• _Stated goal_
Reproduce verbatim the passage of the commit message below, starting at "Since q->queue_flags is" and ending at "regressions.".

** Start Source text **

From 370ac285f23aecae40600851fb4a1a9e75e50973 Mon Sep 17 00:00:00 2001
From: Nilay Shroff <nilay@linux.ibm.com>
Date: Thu, 14 Aug 2025 13:54:59 +0530
Subject: block: avoid cpu_hotplug_lock depedency on freeze_lock

A recent lockdep[1] splat observed while running blktest block/005
reveals a potential deadlock caused by the cpu_hotplug_lock dependency
on ->freeze_lock. This dependency was introduced by commit 033b667a823e
("block: blk-rq-qos: guard rq-qos helpers by static key").

That change added a static key to avoid fetching q->rq_qos when
neither blk-wbt nor blk-iolatency is configured. The static key
dynamically patches kernel text to a NOP when disabled, eliminating
overhead of fetching q->rq_qos in the I/O hot path. However, enabling
a static key at runtime requires acquiring both cpu_hotplug_lock and
jump_label_mutex. When this happens after the queue has already been
frozen (i.e., while holding ->freeze_lock), it creates a locking
dependency from cpu_hotplug_lock to ->freeze_lock, which leads to a
potential deadlock reported by lockdep [1].

To resolve this, replace the static key mechanism with q->queue_flags:
QUEUE_FLAG_QOS_ENABLED. This flag is evaluated in the fast path before
accessing q->rq_qos. If the flag is set, we proceed to fetch q->rq_qos;
otherwise, the access is skipped.

Since q->queue_flags is commonly accessed in IO hotpath and resides in
the first cacheline of struct request_queue, checking it imposes minimal
overhead while eliminating the deadlock risk.

This change avoids the lockdep splat without introducing performance
regressions.

[1] https://lore.kernel.org/linux-block/4fdm37so3o4xricdgfosgmohn63aa7wj3ua4e5vpihoamwg3ui@fq42f5q5t5ic/

Reported-by: Shinichiro Kawasaki <shinichiro.kawasaki@wdc.com>
Closes: https://lore.kernel.org/linux-block/4fdm37so3o4xricdgfosgmohn63aa7wj3ua4e5vpihoamwg3ui@fq42f5q5t5ic/
Fixes: 033b667a823e ("block: blk-rq-qos: guard rq-qos helpers by static key")

** End Source text **
** Start Information supplied **

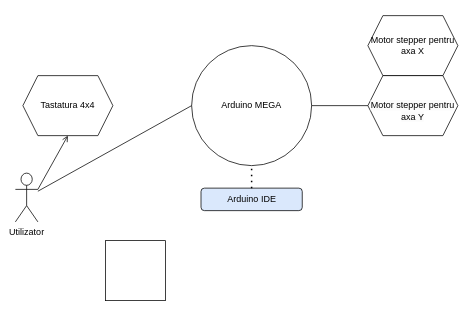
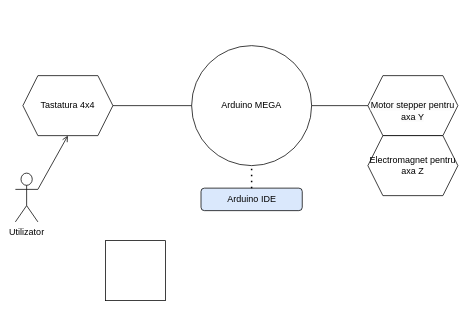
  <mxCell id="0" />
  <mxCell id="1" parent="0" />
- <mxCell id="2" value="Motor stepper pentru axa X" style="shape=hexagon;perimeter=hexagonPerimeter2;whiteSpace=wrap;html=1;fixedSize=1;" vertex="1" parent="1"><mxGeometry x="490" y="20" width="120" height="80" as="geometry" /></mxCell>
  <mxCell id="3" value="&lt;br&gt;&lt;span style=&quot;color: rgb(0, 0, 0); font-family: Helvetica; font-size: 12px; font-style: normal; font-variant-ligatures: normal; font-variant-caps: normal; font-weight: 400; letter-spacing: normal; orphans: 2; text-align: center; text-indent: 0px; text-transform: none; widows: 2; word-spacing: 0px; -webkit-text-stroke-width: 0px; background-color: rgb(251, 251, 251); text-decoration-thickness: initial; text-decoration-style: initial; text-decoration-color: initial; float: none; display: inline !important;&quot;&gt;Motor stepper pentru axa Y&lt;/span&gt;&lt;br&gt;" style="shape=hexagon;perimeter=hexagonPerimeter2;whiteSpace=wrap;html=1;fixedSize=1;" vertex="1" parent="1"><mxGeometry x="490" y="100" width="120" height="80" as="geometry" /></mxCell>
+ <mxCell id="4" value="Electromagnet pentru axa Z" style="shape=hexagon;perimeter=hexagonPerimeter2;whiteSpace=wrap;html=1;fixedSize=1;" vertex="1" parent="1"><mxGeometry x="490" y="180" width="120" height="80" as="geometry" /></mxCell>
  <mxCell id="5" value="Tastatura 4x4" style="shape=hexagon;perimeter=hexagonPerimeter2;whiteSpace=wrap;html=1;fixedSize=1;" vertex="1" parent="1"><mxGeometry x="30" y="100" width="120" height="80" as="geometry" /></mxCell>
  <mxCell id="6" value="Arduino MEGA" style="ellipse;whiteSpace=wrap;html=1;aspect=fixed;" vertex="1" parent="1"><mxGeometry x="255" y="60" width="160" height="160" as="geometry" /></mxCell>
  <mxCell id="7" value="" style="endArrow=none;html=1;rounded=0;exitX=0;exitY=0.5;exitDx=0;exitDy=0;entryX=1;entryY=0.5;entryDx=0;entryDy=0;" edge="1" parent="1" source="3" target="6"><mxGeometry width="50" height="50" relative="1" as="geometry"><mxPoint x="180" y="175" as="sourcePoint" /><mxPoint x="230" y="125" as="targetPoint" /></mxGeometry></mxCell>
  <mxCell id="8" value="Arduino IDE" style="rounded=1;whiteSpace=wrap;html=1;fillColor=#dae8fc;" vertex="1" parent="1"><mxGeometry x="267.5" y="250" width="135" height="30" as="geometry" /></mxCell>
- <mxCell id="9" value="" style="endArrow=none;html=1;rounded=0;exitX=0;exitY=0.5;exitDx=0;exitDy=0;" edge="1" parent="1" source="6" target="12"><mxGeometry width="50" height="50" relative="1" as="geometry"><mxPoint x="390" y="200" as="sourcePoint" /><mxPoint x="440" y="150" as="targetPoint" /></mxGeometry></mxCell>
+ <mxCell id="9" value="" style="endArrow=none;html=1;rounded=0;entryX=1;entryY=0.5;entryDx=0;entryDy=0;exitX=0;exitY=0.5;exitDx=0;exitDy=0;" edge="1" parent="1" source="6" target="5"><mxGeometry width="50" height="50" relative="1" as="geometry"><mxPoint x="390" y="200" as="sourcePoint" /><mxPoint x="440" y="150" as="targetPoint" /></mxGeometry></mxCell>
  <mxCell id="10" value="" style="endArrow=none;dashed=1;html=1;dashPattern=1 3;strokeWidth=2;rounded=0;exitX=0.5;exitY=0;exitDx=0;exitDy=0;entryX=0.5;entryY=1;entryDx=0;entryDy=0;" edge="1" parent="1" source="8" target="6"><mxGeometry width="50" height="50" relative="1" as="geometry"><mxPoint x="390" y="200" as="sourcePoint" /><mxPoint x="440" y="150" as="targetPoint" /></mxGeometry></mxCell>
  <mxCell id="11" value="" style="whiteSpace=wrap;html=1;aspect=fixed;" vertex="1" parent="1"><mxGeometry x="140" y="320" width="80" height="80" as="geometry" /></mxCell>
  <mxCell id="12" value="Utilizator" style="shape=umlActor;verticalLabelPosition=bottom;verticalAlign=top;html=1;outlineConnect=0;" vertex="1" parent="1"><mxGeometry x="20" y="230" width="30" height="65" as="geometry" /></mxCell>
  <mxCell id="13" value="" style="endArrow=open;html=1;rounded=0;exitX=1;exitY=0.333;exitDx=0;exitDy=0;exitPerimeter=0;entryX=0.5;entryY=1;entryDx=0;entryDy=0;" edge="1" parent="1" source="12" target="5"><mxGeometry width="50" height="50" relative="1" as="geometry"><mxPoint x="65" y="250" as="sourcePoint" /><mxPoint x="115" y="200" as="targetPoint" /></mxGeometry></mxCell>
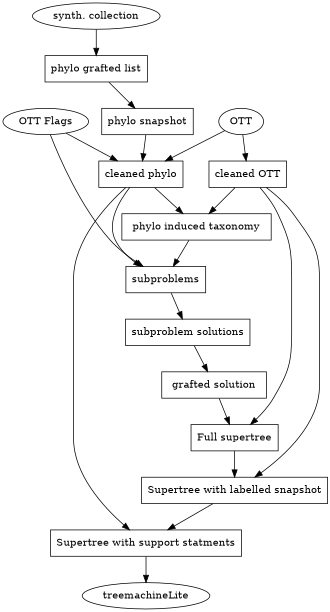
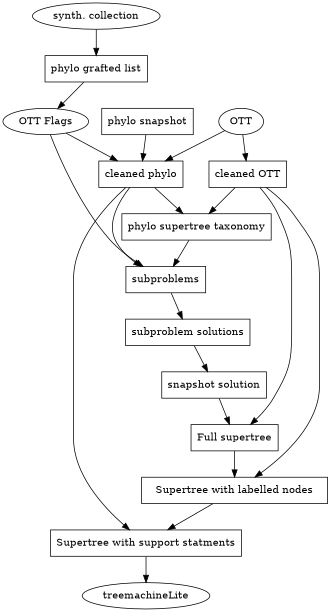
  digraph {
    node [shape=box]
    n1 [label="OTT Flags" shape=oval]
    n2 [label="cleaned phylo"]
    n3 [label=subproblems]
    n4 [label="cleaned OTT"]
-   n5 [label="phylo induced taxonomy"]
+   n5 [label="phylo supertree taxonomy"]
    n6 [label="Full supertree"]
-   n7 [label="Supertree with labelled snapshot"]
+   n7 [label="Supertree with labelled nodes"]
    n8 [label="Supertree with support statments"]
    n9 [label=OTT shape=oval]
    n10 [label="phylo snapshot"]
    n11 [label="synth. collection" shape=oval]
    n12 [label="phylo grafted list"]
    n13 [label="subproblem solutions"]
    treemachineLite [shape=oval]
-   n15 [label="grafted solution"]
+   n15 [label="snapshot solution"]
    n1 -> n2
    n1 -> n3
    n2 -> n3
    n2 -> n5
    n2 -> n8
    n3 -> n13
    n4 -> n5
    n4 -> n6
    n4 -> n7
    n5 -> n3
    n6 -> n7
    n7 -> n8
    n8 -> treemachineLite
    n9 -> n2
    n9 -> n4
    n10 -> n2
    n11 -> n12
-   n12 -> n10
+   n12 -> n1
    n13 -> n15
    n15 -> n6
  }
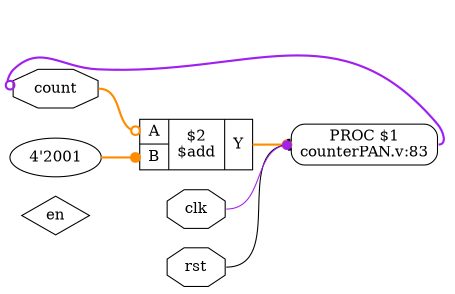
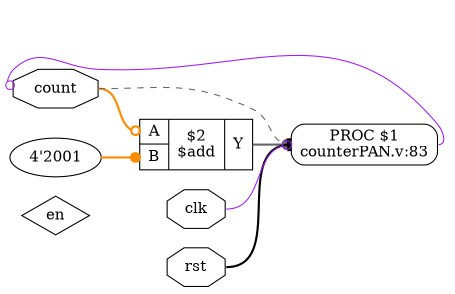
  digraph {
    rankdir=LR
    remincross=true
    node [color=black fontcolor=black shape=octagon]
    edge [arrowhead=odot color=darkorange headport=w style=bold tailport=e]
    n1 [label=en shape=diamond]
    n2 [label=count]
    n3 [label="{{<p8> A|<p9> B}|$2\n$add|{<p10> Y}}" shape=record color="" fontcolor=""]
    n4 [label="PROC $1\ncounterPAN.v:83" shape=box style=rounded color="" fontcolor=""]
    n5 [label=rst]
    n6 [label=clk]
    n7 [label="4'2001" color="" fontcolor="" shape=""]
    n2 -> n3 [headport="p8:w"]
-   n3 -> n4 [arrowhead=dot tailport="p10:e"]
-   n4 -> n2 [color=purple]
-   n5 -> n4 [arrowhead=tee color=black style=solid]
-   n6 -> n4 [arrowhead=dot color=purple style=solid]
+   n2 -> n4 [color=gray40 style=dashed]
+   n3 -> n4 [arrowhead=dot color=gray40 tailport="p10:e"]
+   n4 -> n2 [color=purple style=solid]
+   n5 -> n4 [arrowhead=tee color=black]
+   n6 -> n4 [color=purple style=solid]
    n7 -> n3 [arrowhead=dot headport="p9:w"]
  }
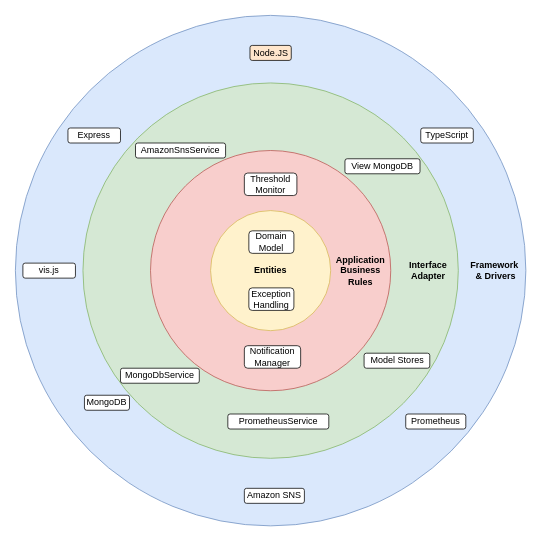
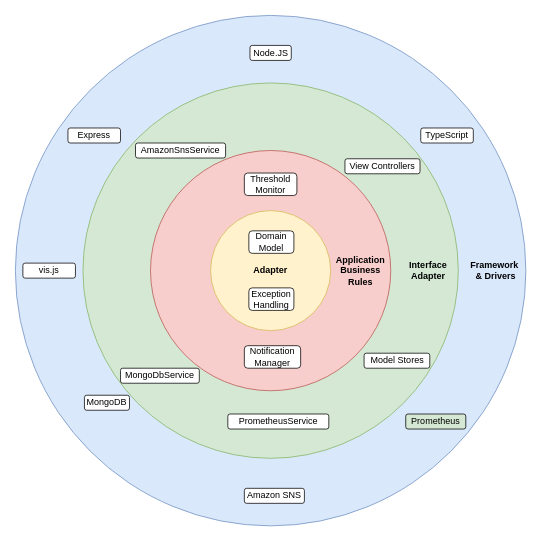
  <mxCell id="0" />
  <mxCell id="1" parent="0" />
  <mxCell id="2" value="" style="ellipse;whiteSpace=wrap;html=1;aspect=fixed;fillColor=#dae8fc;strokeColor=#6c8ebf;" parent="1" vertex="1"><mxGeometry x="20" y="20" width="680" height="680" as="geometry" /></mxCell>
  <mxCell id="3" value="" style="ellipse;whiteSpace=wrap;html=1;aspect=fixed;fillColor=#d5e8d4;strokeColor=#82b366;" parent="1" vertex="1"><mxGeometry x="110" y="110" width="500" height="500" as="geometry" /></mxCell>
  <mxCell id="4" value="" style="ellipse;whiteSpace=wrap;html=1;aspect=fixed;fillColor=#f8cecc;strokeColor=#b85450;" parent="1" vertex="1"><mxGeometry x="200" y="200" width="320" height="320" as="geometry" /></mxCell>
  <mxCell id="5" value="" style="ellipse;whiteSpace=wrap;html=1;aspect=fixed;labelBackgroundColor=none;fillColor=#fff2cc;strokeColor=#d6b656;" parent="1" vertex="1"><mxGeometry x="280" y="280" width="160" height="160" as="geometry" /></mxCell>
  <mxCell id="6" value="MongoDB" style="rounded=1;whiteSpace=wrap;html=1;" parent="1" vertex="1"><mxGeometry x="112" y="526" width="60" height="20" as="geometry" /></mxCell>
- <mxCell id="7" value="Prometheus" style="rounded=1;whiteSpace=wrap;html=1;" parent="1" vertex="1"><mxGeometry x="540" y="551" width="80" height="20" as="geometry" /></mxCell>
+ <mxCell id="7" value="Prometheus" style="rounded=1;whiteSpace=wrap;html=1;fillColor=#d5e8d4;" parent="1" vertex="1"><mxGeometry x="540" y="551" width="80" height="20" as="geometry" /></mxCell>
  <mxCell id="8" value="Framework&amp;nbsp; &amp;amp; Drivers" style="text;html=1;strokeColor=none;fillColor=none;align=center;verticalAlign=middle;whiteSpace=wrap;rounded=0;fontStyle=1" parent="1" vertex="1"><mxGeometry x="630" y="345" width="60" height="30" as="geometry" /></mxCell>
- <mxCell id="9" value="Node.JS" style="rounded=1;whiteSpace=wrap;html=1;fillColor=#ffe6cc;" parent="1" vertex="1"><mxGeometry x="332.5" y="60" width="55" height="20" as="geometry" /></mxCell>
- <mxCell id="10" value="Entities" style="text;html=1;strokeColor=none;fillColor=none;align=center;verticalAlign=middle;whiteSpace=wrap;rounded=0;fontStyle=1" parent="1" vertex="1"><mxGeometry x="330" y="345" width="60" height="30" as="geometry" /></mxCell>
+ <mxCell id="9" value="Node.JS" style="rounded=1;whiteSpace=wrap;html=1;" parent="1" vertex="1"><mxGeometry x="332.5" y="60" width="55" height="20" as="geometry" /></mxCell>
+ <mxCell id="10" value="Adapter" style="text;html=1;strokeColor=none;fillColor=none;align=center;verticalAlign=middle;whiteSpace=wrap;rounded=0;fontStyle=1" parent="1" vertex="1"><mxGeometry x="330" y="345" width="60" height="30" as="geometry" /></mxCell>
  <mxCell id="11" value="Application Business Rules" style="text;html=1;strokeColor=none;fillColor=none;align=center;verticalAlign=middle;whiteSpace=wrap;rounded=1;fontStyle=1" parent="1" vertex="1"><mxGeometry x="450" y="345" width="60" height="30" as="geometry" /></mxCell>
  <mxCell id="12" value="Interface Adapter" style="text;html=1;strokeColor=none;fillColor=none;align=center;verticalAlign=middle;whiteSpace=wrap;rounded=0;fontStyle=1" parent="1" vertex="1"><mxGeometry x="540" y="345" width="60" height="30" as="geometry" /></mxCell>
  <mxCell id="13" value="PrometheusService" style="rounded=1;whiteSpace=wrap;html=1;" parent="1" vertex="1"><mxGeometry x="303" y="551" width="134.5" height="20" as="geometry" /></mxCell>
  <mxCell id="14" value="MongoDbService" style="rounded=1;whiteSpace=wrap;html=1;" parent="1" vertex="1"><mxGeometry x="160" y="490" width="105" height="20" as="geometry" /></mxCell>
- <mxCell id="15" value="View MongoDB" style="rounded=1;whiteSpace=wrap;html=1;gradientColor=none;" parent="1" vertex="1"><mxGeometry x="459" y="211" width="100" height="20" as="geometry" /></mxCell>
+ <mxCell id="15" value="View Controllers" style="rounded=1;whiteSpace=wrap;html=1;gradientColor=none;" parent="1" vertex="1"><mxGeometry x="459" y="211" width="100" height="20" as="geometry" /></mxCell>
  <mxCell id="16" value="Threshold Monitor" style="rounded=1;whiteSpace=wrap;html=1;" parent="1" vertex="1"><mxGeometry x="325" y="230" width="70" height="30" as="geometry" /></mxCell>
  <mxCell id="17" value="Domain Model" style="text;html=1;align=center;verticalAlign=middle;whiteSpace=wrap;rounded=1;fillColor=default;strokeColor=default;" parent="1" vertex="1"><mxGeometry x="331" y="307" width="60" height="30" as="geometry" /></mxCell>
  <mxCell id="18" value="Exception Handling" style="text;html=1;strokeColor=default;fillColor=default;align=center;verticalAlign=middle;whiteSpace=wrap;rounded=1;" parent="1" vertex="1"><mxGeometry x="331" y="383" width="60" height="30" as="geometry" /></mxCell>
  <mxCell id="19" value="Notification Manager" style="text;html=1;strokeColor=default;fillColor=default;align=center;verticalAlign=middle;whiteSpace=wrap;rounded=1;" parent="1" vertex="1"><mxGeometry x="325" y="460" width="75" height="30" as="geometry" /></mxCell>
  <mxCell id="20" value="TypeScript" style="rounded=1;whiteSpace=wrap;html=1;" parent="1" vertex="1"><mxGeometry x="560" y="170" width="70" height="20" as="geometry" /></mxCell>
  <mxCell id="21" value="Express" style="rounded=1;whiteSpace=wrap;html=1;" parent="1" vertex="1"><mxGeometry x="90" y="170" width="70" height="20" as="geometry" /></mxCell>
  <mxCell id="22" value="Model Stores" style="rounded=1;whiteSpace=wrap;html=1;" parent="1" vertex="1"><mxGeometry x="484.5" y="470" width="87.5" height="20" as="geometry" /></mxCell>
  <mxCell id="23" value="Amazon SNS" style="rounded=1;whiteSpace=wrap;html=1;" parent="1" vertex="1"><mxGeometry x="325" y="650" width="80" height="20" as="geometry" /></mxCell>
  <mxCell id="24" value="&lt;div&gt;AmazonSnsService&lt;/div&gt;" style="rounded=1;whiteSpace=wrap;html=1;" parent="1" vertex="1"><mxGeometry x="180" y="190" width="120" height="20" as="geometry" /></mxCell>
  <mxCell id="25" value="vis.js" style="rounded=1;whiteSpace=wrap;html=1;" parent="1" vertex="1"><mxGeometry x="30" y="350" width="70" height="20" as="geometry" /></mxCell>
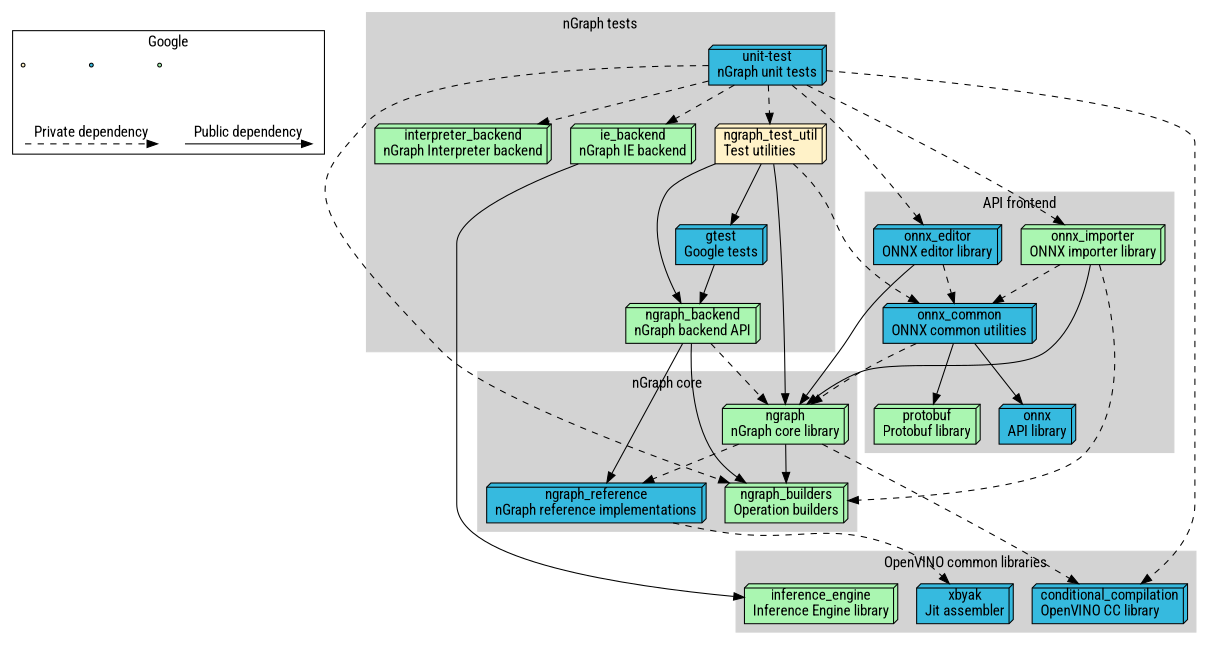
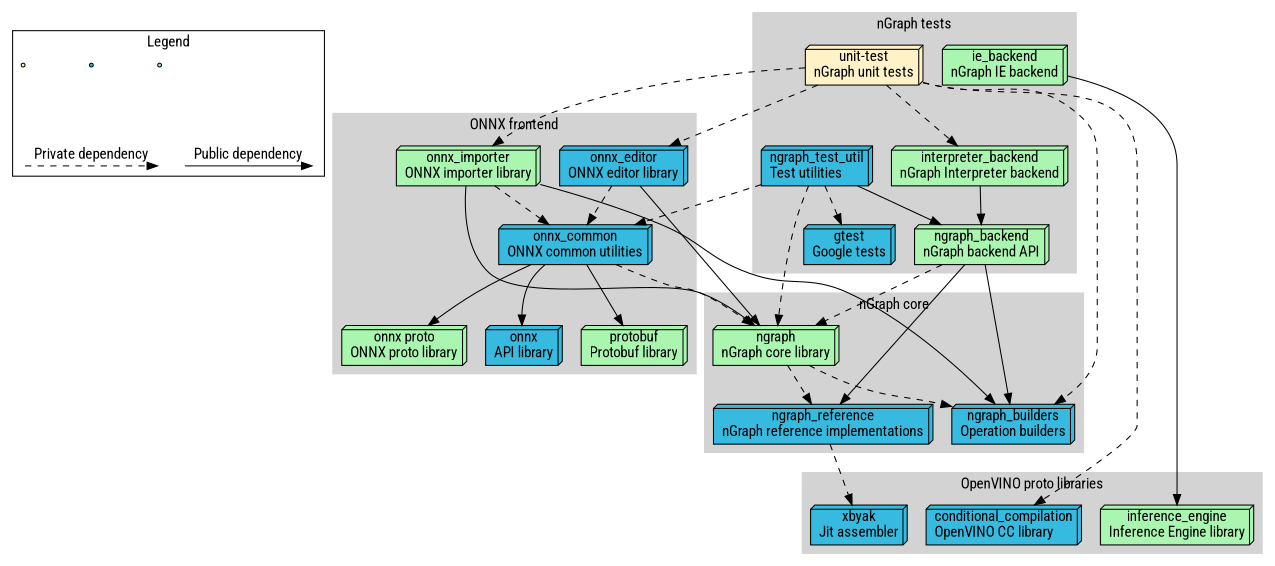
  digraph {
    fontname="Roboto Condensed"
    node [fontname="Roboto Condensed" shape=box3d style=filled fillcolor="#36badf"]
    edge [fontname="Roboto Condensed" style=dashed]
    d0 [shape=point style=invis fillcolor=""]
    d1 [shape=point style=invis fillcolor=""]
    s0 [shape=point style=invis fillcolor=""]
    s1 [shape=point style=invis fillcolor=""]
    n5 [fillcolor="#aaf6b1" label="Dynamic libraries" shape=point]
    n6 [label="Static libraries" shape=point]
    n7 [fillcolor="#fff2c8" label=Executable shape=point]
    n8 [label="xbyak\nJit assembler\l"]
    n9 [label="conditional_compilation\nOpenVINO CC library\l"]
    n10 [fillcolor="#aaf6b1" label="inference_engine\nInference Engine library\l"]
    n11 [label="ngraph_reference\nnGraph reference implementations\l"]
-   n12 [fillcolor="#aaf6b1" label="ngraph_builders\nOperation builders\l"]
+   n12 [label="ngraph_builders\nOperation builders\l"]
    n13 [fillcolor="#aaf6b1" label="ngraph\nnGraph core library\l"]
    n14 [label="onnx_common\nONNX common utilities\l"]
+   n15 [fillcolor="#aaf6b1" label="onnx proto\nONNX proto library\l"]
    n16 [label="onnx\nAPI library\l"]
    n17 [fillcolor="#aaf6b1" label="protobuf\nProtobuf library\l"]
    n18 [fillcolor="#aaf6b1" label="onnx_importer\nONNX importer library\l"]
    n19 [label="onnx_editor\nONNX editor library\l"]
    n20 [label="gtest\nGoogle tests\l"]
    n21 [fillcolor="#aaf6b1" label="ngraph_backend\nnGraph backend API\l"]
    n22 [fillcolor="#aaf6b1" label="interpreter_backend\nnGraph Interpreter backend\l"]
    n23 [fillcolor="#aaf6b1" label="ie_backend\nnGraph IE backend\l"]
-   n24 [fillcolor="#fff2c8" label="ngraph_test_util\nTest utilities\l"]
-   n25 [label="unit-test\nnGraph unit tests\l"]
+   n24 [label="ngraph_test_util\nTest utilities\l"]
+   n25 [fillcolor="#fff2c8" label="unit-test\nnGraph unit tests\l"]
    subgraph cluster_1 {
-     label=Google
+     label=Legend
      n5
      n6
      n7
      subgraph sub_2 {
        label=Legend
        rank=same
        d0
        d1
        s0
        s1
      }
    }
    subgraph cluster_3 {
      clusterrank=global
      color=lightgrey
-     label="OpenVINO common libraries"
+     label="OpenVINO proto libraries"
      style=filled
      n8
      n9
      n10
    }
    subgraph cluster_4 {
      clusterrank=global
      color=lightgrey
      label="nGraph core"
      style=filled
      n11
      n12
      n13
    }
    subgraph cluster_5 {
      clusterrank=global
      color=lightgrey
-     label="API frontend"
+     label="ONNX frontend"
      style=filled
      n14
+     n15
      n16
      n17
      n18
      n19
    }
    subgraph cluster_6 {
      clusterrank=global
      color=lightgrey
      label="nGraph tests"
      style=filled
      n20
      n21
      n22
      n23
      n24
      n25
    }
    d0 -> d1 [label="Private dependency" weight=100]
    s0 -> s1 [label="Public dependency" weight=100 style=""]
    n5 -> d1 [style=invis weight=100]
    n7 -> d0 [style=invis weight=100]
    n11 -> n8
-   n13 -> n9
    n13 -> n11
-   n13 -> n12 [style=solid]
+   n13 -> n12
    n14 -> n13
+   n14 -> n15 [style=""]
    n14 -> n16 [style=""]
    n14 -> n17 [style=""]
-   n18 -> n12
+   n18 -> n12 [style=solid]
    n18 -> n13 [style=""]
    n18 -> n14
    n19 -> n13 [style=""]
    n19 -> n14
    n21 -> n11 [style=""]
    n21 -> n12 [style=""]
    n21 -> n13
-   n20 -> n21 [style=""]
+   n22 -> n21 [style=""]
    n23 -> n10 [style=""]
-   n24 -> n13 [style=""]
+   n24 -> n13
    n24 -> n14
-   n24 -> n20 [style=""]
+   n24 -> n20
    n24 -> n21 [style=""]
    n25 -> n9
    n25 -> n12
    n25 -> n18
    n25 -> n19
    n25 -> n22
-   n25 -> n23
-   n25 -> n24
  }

** End Information supplied **

• _Answer_
Since q->queue_flags is commonly accessed in IO hotpath and resides in
the first cacheline of struct request_queue, checking it imposes minimal
overhead while eliminating the deadlock risk.

This change avoids the lockdep splat without introducing performance
regressions.